Supplied information START

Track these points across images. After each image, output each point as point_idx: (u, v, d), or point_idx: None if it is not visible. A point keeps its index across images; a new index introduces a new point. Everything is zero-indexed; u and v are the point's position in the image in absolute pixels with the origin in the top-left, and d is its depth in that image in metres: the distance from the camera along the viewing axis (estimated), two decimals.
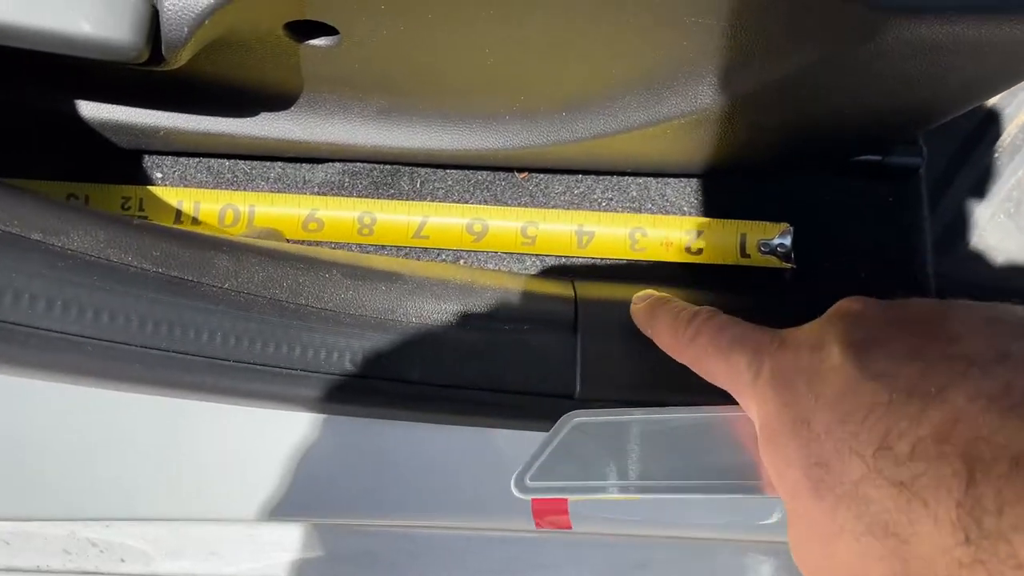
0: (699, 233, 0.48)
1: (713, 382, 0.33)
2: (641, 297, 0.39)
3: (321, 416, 0.40)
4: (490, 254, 0.49)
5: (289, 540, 0.48)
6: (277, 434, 0.39)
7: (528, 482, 0.33)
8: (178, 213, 0.48)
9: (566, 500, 0.33)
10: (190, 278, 0.35)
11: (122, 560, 0.46)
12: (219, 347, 0.35)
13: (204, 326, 0.34)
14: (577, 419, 0.34)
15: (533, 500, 0.33)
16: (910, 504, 0.23)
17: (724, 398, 0.32)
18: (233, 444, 0.39)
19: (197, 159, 0.50)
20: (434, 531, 0.48)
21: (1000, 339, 0.24)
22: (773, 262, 0.47)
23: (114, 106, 0.45)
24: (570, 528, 0.34)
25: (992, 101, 0.60)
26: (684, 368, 0.34)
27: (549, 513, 0.34)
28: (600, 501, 0.33)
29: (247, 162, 0.50)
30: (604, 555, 0.50)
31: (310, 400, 0.38)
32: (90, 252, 0.33)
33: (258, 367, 0.36)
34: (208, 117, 0.45)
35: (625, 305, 0.43)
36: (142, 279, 0.33)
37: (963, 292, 0.56)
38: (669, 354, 0.35)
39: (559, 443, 0.34)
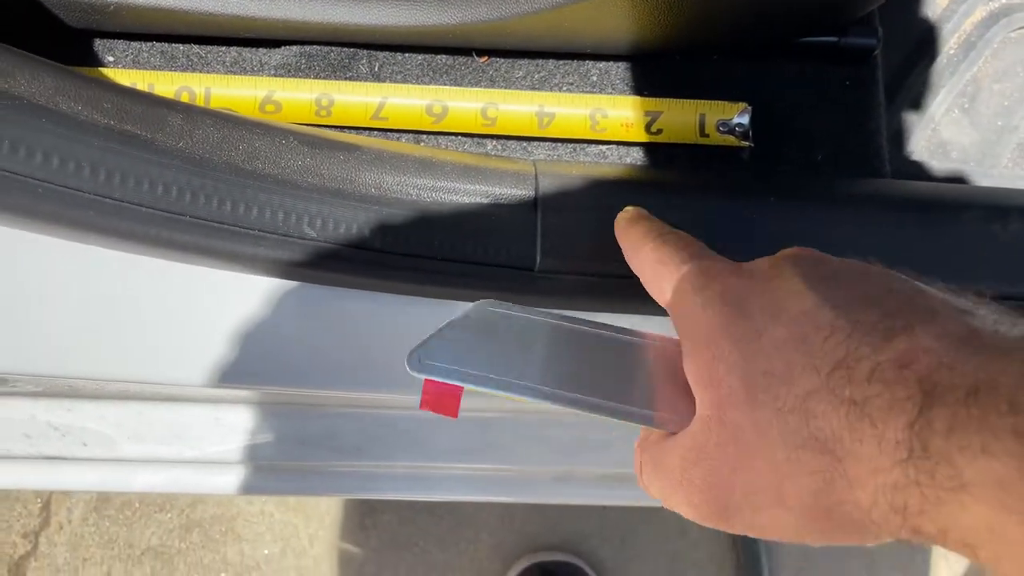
0: (659, 114, 0.48)
1: (654, 296, 0.32)
2: (624, 212, 0.39)
3: (280, 282, 0.39)
4: (451, 137, 0.49)
5: (254, 423, 0.48)
6: (234, 298, 0.39)
7: (425, 360, 0.30)
8: None
9: (461, 388, 0.30)
10: (142, 133, 0.34)
11: (84, 444, 0.46)
12: (175, 201, 0.34)
13: (159, 179, 0.34)
14: (490, 307, 0.33)
15: (425, 380, 0.30)
16: (859, 422, 0.23)
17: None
18: (188, 306, 0.39)
19: (150, 43, 0.49)
20: (396, 413, 0.49)
21: (963, 300, 0.25)
22: (731, 141, 0.48)
23: None
24: (455, 417, 0.31)
25: None
26: None
27: (439, 397, 0.31)
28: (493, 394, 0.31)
29: (202, 46, 0.49)
30: (558, 434, 0.50)
31: (269, 262, 0.37)
32: (37, 98, 0.32)
33: (216, 224, 0.35)
34: None
35: (585, 181, 0.43)
36: (93, 128, 0.33)
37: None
38: (629, 265, 0.35)
39: (465, 326, 0.32)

Supplied information END

→ How to complete this task
Retype the whole listing exactly and leave the pictures out.

→ Response for this exercise
Track these points across images. After each image, output each point as point_idx: (u, v, d), or point_idx: None if it is not visible. A point keeps its index across images; a new index introduces a new point. Everything is zero-indexed; u and v are the point's position in the image in absolute pixels with the origin in the top-left, and d is its depth in that image in metres: the distance from the camera along the viewing axis (estimated), two decimals.
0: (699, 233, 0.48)
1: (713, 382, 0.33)
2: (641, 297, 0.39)
3: (321, 416, 0.40)
4: (490, 254, 0.49)
5: (289, 540, 0.48)
6: (277, 434, 0.39)
7: (528, 482, 0.33)
8: (178, 213, 0.48)
9: (566, 500, 0.33)
10: (190, 278, 0.35)
11: (122, 560, 0.46)
12: (219, 347, 0.35)
13: (204, 326, 0.34)
14: (577, 419, 0.34)
15: (533, 500, 0.33)
16: (910, 504, 0.23)
17: (724, 398, 0.32)
18: (233, 444, 0.39)
19: (197, 159, 0.50)
20: (434, 531, 0.48)
21: (1000, 339, 0.24)
22: (773, 262, 0.47)
23: (114, 106, 0.45)
24: (570, 528, 0.34)
25: (992, 101, 0.60)
26: (684, 368, 0.34)
27: (549, 513, 0.34)
28: (600, 501, 0.33)
29: (247, 162, 0.50)
30: (604, 555, 0.50)
31: (310, 400, 0.38)
32: (90, 252, 0.33)
33: (258, 367, 0.36)
34: (208, 117, 0.45)
35: (625, 305, 0.43)
36: (142, 279, 0.33)
37: (963, 292, 0.56)
38: (669, 354, 0.35)
39: (559, 443, 0.34)
0: (659, 114, 0.48)
1: (654, 296, 0.32)
2: (624, 212, 0.39)
3: (280, 282, 0.39)
4: (451, 137, 0.49)
5: (254, 423, 0.48)
6: (234, 298, 0.39)
7: (425, 360, 0.30)
8: None
9: (461, 388, 0.30)
10: (142, 133, 0.34)
11: (84, 444, 0.46)
12: (175, 201, 0.34)
13: (159, 179, 0.34)
14: (490, 307, 0.33)
15: (425, 380, 0.30)
16: (859, 422, 0.23)
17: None
18: (188, 306, 0.39)
19: (150, 43, 0.49)
20: (396, 413, 0.49)
21: (963, 300, 0.25)
22: (731, 141, 0.48)
23: None
24: (455, 417, 0.31)
25: None
26: None
27: (439, 397, 0.31)
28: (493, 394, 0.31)
29: (202, 46, 0.49)
30: (558, 434, 0.50)
31: (269, 262, 0.37)
32: (37, 98, 0.32)
33: (216, 224, 0.35)
34: None
35: (585, 181, 0.43)
36: (93, 128, 0.33)
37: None
38: (629, 265, 0.35)
39: (465, 326, 0.32)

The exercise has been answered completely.